I hope it is competely dismantled and a actual market oriented solution can be implemented, which means Ryan must be far away from developing a solution.
The benefit, lower insurance premiums, more market competition for insurance, which leads to better service as well.
Satire of what.:skipmjlol:
this is satire right ?
There rest is just beating a dead horse, then I say you insulted me and you admit you did you just didn't say what I said verbetim as if that improves the low level of discourse you sunk to. Its alright man, I see what type of cat you are, its bright and clear your methods are about nothing but deflection and strawmen. Its alright, I know how to talk to you in the future.
I haven't supported trickledown or supply-side economics.You used a NeoConfederate's book to attack Lincoln, the Heritage Foundation to describe an ideal Indian economy, and Tea Party arguments to claim that Obamacare was killing people. You are continuously caping for the most pro-supremacy, pro-corporate, pro-trickle down, anti-reality economic views I've ever seen on this forum. When faced with opposing arguments and opposing research, you constantly misinterpret the arguments being given to you and then provide references that neither pertain to the arguments made nor even say what you claim they are saying. When facts you claim are clearly proven wrong, you either refuse to admit it or you shift the goalposts incessantly, then you project and claim that that's what your opponent is doing even as the exact receipts are there right in front of everyone's eyes. And I've seen at least half-a-dozen people call you out on it.

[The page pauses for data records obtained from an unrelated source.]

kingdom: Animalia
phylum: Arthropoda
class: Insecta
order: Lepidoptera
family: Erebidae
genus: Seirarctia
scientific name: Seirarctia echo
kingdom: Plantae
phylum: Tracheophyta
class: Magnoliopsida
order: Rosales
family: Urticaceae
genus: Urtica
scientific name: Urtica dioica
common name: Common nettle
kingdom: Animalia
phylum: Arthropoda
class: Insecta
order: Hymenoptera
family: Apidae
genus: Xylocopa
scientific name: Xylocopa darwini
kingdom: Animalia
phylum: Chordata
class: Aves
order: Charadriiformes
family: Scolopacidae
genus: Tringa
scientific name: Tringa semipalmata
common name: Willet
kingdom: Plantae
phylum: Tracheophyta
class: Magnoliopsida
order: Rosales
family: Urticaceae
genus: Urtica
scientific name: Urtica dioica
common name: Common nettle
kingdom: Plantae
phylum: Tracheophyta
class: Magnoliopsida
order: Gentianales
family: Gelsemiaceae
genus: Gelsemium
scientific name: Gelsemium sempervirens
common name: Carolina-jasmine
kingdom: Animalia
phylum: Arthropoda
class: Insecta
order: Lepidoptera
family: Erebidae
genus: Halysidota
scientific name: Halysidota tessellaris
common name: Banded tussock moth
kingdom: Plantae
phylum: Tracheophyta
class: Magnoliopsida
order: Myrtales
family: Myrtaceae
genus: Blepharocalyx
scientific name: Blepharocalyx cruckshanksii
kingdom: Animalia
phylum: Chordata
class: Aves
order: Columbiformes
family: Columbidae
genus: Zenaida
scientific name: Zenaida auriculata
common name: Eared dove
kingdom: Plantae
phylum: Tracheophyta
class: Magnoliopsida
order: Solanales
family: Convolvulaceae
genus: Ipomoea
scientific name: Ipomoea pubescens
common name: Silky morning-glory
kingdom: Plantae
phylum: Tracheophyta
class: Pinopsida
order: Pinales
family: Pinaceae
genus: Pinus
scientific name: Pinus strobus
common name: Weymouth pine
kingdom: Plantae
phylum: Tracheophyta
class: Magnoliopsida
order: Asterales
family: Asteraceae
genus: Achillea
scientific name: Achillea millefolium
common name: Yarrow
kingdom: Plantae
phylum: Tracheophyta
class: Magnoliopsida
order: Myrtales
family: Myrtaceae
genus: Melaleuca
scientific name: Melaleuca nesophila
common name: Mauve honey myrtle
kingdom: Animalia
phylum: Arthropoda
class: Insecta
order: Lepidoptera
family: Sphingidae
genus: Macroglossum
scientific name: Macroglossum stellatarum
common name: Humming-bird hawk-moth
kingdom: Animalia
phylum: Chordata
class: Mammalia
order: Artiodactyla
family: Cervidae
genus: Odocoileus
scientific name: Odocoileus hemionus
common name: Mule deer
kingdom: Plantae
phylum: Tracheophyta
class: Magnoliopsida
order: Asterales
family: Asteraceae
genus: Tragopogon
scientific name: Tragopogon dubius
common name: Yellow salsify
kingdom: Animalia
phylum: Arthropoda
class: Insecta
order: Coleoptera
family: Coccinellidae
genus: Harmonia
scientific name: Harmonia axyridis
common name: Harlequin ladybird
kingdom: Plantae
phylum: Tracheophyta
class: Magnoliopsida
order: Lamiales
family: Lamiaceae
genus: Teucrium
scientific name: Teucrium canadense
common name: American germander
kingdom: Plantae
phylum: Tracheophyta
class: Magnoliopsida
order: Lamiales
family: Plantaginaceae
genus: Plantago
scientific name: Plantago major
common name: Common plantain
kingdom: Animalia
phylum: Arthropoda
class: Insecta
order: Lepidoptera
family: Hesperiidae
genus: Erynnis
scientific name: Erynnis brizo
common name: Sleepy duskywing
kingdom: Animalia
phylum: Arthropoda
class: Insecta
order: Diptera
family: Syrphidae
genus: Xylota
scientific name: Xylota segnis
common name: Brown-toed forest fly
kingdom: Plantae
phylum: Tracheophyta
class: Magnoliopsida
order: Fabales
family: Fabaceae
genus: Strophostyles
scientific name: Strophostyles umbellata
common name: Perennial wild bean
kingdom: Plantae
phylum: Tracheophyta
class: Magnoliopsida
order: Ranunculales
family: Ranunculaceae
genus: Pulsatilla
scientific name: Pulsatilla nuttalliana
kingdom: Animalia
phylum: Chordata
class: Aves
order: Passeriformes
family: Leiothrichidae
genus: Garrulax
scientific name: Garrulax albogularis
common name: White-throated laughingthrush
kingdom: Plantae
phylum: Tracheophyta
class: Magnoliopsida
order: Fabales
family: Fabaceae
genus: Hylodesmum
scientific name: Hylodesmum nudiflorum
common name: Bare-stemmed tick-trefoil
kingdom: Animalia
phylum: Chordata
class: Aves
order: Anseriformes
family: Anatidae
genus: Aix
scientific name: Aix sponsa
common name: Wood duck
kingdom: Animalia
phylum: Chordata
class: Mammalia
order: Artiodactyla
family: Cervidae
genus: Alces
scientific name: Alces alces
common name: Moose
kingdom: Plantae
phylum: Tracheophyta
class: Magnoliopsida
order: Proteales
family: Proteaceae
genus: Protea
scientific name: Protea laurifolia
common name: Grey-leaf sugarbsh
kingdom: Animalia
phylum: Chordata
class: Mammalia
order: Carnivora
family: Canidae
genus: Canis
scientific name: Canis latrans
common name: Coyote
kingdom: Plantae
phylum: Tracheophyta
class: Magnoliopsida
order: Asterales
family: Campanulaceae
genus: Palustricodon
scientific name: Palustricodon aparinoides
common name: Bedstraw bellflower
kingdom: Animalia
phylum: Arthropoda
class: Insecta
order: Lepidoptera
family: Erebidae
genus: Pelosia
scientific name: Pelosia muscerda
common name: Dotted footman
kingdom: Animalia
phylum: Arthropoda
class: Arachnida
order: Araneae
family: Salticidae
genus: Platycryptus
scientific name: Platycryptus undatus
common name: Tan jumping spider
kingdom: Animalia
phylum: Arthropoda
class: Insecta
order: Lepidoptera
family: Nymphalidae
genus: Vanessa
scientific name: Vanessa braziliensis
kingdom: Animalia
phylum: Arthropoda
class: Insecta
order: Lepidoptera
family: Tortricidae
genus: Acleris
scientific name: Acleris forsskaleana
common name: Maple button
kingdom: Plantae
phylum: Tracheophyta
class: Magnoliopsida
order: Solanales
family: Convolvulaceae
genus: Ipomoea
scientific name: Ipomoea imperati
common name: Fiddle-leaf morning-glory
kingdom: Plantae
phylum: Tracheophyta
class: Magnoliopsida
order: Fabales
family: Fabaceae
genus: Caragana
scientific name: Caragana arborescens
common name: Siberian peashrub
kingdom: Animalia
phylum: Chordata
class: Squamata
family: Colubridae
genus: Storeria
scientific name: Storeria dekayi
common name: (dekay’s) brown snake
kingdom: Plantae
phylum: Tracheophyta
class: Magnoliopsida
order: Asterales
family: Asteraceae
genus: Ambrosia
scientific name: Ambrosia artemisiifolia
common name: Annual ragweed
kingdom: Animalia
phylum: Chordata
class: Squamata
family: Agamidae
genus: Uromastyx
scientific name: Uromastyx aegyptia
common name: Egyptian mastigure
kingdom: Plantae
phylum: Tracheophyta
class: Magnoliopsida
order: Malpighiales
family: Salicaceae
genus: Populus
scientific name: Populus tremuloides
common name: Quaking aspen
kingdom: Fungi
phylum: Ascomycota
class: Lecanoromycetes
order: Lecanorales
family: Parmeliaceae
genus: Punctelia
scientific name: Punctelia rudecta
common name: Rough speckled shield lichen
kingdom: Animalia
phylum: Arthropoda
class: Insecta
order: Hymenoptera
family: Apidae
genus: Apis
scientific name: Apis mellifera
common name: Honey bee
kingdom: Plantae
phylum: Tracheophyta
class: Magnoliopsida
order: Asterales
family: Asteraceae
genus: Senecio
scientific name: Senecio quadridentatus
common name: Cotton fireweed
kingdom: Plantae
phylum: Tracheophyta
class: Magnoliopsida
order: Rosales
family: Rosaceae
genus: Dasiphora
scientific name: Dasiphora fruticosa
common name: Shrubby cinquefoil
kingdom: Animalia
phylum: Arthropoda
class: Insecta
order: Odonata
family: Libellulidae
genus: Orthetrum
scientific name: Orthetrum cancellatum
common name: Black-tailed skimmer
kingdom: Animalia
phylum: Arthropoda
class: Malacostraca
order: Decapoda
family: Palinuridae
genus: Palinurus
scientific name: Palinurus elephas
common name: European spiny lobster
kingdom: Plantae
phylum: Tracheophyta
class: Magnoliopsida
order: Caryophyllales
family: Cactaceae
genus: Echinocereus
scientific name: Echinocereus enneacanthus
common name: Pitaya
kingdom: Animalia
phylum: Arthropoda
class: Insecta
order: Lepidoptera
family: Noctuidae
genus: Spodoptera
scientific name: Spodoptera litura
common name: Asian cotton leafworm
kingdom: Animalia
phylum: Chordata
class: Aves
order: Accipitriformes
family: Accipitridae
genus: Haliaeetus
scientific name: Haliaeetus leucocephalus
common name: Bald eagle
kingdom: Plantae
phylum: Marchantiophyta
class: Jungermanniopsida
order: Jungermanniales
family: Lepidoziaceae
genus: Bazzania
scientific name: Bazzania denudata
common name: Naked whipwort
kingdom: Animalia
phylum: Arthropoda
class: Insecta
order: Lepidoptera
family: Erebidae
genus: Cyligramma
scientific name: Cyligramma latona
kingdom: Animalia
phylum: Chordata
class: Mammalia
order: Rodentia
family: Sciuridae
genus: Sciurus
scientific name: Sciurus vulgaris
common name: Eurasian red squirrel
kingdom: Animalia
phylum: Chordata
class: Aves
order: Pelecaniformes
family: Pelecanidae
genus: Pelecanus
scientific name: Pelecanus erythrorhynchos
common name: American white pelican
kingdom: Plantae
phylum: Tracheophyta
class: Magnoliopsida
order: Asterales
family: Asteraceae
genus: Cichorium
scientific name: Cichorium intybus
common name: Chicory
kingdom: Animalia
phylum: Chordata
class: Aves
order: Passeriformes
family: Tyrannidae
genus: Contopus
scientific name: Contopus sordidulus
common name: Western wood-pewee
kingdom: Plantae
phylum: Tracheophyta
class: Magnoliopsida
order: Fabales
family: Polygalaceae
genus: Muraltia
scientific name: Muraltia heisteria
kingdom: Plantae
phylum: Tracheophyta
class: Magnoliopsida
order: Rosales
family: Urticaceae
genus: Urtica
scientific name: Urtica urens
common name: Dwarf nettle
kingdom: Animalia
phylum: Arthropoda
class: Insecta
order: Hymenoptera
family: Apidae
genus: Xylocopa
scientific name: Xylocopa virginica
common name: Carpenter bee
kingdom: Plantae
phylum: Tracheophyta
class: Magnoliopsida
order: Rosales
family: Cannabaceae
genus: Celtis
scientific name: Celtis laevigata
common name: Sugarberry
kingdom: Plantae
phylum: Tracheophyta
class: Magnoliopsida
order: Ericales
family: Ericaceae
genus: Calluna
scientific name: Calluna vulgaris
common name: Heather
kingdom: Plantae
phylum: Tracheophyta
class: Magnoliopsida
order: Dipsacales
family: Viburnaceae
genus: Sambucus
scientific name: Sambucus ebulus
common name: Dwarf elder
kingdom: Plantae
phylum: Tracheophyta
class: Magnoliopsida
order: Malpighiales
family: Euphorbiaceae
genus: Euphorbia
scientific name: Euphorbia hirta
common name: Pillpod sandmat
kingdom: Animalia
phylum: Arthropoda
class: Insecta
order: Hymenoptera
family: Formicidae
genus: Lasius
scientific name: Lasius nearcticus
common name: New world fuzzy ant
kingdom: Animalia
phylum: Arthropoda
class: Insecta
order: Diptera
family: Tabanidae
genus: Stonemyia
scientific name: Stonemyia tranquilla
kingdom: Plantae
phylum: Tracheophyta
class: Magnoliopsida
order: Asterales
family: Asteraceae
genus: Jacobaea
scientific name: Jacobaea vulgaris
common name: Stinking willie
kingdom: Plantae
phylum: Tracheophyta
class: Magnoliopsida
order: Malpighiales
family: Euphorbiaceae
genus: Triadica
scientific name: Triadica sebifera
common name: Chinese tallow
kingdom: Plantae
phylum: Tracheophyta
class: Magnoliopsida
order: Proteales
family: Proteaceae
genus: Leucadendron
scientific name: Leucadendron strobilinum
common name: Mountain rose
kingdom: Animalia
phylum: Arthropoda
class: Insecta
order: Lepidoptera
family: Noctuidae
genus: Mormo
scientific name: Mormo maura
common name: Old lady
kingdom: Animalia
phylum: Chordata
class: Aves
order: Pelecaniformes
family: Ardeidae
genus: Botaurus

I don't care how you talk to me in the future, it can't possibly be more useless than what you've already been doing. In the future, I will continue to post clear and referenced rebuttals to your initial arguments, and then stop replying much quicker when it's clear that no one serious is following you down the ridiculous rabbit holes you make anymore.
Well the theory of a social contract is different than the theory of monopoly of violence or force being the underlying principle of the state.
So its not a whatever you call it situation, they are two different theories of government powers.
Now you present a false dilemma as if not accepting the social contract theory means going back to caveman status, which makes no sense to me because i don't even know what that entails.
That said you do you, hopefully you can respond to me with a logical reply
this all goes back to that line i quoted you originally. if im understanding you correctly, you think that the government 'steals' your money through the IRS or whatever tax authority in your country to help the rest of society. you feel that you never agreed to this, and that you shouldn't be forced to give up your money you earned to benefit others, and that you only abide by this because otherwise, the government will throw you in jail.
without tax money, whether you subscribe to the social contract or monopoly of violence theory, society as we know it simply could not exist. for example, a bus driver who thinks he should pay taxes, but without taxes, roads aren't kept up, so what is he driving his bus on? how does he make his living if everyone else in his society doesn't pitch in their share to make sure roads are maintained?